• **CONSIGNA 1**: Escribe sin cambios el pasaje del texto sobre Vietnam que empieza en "Si lo que buscas" y llega hasta "zona decidimos quedarnos.", incluidas ambas partes.
• **CONSIGNA 2**: Continúa el texto sobre Vietnam a partir de su última oración.

Si lo que buscas es un destino exótico, romántico y de gentes amables, déjate tentar por Vietnam, el país más hermoso de Extremo Oriente. Repleto de ciudades y rincones increíblemente bellos, este país se extiende serpenteante a orillas del mar de China, con su capital, Halong, al norte, y Ho Chi Minh, la antigua Saigón, al sur, en cuya zona decidimos quedarnos.

Descubrir Vietnam y los contrastes del sur resulta increíblemente apasionante: grandes montañas, llanuras anegadas por las aguas, espectaculares campos de arrozales, centenares de pequeños pueblos y ciudades, miles de islas y diminutos canales, mercados flotantes.

Y es que aquí, la vida gira alrededor del Mekong, el río de los nueve dragones, como es conocido en la zona, considerado un tesoro biológico oculto.

• **DATOS PROPORCIONADOS**:
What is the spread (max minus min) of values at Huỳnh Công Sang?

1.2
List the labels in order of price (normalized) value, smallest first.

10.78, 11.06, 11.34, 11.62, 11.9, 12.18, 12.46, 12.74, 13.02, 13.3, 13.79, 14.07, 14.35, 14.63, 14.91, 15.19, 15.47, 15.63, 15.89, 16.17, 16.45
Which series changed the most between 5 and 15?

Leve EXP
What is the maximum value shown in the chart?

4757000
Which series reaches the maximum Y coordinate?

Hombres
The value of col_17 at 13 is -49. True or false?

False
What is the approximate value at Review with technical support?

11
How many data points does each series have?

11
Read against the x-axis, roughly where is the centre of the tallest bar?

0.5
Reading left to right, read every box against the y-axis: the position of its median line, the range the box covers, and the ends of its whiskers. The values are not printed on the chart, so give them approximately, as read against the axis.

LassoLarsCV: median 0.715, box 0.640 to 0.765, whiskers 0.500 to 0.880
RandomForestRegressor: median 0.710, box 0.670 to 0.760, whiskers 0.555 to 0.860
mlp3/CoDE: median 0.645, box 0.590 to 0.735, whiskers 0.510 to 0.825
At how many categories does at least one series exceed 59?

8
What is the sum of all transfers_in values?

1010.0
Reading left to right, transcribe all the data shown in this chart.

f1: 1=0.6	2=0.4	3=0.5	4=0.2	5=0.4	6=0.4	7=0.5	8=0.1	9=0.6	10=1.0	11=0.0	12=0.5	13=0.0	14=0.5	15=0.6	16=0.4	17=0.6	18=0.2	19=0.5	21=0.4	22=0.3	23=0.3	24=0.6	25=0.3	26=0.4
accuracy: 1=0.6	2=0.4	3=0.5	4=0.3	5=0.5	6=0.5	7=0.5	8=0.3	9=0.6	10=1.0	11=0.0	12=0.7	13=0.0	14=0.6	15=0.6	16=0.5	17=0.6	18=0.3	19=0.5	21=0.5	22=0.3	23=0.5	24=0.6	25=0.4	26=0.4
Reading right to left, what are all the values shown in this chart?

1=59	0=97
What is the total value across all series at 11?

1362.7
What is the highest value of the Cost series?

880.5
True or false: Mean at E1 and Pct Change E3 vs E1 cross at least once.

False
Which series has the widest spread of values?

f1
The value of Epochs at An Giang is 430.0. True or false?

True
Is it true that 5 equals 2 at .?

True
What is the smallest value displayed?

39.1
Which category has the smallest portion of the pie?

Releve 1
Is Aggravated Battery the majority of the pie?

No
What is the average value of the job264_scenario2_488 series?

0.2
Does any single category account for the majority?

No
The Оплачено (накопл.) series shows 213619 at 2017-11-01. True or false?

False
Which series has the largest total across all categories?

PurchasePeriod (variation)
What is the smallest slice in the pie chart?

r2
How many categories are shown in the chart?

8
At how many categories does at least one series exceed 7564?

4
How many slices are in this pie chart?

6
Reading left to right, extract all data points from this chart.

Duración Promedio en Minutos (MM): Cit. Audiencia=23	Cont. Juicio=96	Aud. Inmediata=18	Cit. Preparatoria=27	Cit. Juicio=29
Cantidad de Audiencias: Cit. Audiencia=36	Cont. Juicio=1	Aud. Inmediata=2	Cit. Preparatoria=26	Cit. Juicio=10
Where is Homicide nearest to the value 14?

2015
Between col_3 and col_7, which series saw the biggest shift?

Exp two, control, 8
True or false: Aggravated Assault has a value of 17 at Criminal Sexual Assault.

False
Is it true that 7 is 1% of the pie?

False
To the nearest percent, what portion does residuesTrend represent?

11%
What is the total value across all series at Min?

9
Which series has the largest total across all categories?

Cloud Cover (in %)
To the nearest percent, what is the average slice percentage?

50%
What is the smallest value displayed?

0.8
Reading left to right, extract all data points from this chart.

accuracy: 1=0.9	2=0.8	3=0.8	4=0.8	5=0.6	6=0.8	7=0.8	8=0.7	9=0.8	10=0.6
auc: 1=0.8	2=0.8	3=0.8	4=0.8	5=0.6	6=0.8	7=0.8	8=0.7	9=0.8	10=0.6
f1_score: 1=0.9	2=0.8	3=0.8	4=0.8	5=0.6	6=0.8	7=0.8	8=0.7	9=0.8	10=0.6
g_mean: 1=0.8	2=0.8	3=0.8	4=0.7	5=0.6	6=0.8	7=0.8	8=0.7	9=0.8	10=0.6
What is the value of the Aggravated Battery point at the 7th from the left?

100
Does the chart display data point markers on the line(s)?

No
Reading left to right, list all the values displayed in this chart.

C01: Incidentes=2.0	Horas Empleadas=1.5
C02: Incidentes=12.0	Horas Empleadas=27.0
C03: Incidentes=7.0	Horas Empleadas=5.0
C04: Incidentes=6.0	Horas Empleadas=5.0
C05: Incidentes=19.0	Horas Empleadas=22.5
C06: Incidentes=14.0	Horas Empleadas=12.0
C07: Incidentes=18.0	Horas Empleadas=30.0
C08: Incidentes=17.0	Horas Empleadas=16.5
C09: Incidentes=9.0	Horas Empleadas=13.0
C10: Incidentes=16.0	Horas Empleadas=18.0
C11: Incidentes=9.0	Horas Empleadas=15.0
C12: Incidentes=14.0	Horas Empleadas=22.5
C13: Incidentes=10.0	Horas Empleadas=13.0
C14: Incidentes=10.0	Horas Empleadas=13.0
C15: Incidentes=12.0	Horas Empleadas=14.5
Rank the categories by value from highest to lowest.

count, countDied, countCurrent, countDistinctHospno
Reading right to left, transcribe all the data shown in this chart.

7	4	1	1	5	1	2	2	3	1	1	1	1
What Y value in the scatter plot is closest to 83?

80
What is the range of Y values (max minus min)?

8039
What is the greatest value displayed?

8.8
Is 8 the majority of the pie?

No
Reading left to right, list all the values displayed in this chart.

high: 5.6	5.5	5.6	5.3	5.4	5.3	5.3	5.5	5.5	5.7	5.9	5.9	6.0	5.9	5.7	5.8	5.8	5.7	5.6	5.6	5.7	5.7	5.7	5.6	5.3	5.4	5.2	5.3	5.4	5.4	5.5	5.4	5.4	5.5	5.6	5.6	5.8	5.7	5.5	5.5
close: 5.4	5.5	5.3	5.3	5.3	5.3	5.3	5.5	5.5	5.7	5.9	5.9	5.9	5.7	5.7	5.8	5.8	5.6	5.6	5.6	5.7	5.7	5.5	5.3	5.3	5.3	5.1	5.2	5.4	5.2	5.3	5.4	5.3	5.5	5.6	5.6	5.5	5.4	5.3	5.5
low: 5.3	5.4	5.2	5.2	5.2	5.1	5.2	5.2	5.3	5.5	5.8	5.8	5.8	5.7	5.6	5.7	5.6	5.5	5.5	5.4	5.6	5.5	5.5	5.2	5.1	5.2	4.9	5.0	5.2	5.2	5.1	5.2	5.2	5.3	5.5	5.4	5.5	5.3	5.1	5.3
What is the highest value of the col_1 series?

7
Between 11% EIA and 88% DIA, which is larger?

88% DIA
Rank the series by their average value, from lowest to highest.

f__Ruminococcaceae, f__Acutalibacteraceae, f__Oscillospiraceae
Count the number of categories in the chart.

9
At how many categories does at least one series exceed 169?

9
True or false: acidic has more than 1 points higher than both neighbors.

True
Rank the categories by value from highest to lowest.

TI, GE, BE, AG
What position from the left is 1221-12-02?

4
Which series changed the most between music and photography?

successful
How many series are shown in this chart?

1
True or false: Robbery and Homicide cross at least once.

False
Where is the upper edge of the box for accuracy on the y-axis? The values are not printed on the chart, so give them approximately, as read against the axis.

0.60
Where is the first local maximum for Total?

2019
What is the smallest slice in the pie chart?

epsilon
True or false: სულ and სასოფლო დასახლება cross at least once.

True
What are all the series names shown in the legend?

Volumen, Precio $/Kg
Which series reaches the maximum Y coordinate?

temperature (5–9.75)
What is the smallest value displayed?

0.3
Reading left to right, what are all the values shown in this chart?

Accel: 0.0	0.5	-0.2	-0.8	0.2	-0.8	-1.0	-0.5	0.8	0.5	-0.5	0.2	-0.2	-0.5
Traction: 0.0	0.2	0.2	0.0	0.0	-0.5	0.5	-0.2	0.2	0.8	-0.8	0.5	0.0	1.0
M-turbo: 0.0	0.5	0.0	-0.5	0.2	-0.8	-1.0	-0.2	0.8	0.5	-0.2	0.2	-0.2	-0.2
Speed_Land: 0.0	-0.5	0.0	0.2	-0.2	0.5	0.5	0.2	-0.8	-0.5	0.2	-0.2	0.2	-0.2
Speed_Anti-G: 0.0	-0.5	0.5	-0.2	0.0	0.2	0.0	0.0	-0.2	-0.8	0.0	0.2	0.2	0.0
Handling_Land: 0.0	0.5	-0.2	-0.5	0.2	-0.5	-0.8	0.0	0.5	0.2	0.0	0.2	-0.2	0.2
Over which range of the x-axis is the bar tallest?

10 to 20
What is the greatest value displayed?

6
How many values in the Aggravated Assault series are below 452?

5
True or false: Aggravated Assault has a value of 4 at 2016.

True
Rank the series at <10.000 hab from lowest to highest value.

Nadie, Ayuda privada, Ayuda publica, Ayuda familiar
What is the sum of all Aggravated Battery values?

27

• **RESPUESTA REDACTADA 1**:
Si lo que buscas es un destino exótico, romántico y de gentes amables, déjate tentar por Vietnam, el país más hermoso de Extremo Oriente. Repleto de ciudades y rincones increíblemente bellos, este país se extiende serpenteante a orillas del mar de China, con su capital, Halong, al norte, y Ho Chi Minh, la antigua Saigón, al sur, en cuya zona decidimos quedarnos.

• **RESPUESTA REDACTADA 2**:
No puedes viajar a este paraíso sin acercarte a Can Tho, a un par de horas de Ho Chi Minh, la población más importante y con mayor actividad del Delta del Mekong, en la que alucinarás visitando el mercado flotante de Cai Rang y su puente. Otro de los mercados impresionantes y más grandes del país se encuentra de la pequeña localidad de Cai Be, que cuenta con una sorprendente catedral francesa de estilo colonial.

Otras perlas del sur vietnamita las descubrirás en Cao Lanh, en cuyo cementerio reposan los restos de más de tres mil combatientes del Vietcong; en Sa Dec te sorprenderás con la Venecia Vietnamita, una ciudad colonial construida entre canales, y en Ca Mau el parque natural U Minh te maravillará.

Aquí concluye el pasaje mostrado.